Let’s talk for a moment about sleeping. Bomo had indeed brought me a tent – a one-man pup tent, with about a 1/4” thick plastic mat, and a sleeping bag. The bag’s only purpose was to provide a bit more “cushion” to the plastic mat over the concrete slab I was sleeping on. Yes. Concrete. Slab. I slept in my jeans and socks because – the mosquitos. The tent was zipped up tight because of the bugs, but it didn’t block out the floodlights on the patio where we were “sleeping.” Nor did it block out the sound of the dog in the kennel about 15 feet away barking and whining all night long. Nor did it help dissipate the 85-degree day’s heat. I ended up with bruises on both hips trying to lay on my sides. Not to mention the bags under my eyes the next morning, and wet spots on the bag from sweating all night. But I’m not complaining!

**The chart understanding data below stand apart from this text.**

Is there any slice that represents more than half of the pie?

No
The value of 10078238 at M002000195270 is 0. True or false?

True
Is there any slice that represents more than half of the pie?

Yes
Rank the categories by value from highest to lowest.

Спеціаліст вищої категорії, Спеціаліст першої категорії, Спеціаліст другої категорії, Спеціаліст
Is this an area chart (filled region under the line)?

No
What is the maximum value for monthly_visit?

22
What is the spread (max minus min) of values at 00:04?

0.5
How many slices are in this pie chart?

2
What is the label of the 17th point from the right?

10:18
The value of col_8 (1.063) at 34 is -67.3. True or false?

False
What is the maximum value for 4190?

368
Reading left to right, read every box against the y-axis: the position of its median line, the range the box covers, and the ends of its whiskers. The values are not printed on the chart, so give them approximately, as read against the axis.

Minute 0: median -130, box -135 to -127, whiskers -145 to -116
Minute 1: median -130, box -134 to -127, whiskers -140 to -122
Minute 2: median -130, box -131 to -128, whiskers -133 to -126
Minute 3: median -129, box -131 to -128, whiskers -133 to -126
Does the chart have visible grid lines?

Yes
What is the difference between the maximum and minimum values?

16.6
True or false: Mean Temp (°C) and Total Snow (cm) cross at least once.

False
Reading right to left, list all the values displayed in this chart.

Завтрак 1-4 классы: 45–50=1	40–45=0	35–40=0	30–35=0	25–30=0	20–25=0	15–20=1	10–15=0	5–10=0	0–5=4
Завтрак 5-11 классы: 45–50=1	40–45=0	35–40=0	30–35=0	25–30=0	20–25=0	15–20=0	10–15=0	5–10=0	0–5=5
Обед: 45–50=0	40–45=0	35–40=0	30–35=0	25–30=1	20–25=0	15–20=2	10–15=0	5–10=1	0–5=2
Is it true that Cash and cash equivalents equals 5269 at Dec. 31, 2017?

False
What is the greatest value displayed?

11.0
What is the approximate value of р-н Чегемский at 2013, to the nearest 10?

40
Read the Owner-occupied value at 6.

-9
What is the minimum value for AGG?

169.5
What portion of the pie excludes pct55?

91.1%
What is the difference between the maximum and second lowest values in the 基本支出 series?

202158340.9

The bathroom and shower at the church where we stayed were quite a treat. You can’t tell from the photo, but the toilet stood about 12” off the ground. The bucket next to it was for flushing . . . And for bathing! Two for the price of one! Two scoops of water to flush #2 and 1 scoop to flush #1. And as many scoops as you need to clean yourself because they don’t use toilet paper. Oh, and the scoops are also the shower for whenever you think you might need one.
Again, I was blown away at the kindness and graciousness of the people, including those in whose village we were drilling.Thanks for having the tenacity to read this far! And for praying if you’re one of those!